-- Begin Record extracts --
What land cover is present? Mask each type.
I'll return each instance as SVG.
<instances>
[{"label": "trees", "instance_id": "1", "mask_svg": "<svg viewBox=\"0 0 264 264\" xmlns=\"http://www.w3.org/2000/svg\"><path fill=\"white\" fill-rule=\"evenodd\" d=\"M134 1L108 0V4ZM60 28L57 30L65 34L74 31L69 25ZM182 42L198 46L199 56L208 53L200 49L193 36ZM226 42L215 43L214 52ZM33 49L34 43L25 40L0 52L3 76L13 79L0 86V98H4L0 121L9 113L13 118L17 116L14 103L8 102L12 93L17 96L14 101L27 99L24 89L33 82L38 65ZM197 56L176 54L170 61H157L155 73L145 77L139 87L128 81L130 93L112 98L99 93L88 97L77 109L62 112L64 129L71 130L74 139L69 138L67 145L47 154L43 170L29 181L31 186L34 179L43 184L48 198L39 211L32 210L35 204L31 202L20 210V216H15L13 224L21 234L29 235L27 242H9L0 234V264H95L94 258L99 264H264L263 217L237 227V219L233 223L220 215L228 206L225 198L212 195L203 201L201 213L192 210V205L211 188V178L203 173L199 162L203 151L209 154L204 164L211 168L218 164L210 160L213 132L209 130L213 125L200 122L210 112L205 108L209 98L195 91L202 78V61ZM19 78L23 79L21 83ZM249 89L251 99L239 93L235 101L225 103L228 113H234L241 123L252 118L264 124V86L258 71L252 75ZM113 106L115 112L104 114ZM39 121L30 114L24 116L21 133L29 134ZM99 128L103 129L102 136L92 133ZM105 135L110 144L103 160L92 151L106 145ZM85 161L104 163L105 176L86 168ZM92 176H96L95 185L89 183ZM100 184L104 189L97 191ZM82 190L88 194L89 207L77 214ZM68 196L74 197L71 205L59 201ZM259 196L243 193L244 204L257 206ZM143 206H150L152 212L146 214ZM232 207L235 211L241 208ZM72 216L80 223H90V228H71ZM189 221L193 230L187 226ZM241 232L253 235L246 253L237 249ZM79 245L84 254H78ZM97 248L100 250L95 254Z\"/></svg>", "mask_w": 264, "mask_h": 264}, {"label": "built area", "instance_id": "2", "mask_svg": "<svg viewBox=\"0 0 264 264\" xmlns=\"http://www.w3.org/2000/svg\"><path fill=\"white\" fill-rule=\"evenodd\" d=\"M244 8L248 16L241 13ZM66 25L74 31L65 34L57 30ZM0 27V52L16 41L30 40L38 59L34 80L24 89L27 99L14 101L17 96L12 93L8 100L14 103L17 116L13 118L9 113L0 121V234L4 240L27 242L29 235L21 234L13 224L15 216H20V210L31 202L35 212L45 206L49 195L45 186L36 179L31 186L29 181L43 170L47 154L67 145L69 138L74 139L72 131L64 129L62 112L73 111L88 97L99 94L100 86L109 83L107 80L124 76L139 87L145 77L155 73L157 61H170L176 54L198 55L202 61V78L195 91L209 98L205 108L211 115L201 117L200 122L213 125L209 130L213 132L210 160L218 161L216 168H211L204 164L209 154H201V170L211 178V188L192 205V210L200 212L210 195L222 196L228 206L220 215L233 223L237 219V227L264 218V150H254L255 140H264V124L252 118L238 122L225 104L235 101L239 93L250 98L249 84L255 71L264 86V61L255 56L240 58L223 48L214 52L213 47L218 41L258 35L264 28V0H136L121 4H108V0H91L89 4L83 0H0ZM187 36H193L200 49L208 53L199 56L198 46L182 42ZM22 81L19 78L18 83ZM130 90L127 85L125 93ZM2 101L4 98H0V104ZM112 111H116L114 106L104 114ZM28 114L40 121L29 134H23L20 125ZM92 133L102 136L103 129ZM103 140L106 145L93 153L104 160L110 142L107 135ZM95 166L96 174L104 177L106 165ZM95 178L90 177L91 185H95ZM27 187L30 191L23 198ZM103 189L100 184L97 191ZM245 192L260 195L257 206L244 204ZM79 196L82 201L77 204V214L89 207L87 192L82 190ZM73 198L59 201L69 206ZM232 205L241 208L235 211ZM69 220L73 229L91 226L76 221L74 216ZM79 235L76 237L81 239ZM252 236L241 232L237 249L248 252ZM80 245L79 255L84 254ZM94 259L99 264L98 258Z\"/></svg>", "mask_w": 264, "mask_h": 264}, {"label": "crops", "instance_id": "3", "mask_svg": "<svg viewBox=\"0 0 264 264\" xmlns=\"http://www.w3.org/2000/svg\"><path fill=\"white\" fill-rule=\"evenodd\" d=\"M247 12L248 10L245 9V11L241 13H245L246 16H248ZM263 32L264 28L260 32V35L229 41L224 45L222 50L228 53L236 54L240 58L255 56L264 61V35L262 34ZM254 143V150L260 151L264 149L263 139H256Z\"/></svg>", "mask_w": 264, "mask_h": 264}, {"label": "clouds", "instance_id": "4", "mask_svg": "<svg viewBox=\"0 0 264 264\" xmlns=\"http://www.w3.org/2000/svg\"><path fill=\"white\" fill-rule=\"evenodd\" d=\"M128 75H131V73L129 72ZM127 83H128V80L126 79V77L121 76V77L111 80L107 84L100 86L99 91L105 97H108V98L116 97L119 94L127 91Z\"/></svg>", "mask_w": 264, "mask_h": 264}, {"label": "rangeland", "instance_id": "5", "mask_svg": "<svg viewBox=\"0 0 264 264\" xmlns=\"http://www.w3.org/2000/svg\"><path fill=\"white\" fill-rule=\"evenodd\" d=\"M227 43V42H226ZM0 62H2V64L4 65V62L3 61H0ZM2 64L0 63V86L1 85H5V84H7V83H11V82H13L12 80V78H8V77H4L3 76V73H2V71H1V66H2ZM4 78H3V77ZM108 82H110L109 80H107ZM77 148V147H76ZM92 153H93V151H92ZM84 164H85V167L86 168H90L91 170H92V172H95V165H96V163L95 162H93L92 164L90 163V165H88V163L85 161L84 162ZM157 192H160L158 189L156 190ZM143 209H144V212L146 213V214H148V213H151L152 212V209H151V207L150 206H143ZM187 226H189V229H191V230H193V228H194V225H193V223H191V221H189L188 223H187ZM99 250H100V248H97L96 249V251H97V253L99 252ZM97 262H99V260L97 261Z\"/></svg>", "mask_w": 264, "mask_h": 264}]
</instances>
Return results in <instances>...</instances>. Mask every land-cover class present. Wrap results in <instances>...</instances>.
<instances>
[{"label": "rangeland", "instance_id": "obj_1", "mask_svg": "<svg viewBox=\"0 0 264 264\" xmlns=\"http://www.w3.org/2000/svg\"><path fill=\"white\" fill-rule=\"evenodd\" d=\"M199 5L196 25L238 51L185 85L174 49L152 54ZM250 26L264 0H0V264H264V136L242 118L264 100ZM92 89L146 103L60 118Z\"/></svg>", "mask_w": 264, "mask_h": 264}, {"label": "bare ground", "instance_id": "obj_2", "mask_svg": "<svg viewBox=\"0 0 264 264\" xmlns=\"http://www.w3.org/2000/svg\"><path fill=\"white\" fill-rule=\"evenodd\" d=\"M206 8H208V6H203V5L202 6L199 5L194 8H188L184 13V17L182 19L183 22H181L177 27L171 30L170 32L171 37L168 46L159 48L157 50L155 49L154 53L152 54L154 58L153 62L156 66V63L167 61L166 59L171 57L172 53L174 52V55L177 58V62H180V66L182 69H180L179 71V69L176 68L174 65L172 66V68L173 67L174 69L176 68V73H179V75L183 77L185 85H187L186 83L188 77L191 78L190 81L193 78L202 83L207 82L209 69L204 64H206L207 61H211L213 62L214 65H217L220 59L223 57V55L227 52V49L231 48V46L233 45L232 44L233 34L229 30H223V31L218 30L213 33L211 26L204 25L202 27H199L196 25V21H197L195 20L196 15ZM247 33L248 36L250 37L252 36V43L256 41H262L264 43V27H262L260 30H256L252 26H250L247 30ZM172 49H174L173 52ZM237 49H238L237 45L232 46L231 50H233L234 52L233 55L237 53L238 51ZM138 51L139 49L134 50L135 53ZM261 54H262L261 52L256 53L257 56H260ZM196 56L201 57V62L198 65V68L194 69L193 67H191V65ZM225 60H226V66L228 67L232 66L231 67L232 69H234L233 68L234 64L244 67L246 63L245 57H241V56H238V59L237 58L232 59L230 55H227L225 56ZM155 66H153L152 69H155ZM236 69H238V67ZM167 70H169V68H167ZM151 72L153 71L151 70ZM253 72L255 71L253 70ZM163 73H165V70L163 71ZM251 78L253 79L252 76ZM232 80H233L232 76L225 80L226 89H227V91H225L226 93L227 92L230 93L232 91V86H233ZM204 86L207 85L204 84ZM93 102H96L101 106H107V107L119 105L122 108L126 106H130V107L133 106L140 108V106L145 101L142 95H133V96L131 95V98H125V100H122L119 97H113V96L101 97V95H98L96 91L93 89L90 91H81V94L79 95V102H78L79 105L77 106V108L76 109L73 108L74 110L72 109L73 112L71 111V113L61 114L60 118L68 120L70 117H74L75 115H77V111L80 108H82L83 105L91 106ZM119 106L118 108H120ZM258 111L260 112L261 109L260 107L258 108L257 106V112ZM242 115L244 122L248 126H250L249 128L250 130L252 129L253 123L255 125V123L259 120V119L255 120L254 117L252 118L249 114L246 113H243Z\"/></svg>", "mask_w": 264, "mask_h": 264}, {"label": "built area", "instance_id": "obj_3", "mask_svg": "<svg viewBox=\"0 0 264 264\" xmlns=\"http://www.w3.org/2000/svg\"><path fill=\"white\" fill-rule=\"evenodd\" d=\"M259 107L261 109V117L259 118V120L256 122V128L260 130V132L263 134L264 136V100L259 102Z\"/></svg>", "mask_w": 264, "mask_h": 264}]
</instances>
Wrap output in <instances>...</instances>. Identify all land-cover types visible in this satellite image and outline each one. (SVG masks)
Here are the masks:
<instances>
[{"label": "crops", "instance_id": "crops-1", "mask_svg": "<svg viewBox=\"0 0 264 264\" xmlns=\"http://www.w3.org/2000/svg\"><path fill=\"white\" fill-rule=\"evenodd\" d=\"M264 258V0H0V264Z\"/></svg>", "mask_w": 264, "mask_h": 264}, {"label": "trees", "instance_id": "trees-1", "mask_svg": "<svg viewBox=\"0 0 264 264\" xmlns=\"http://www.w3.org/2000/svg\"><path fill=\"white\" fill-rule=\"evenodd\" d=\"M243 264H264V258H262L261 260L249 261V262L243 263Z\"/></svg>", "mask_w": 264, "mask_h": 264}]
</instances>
-- End Record extracts --
__Problem details__
From the items above, extract every line that contains the word "present", matching case exactly.

__Result of the task__
What land cover is present? Mask each type.
Return results in <instances>...</instances>. Mask every land-cover class present. Wrap results in <instances>...</instances>.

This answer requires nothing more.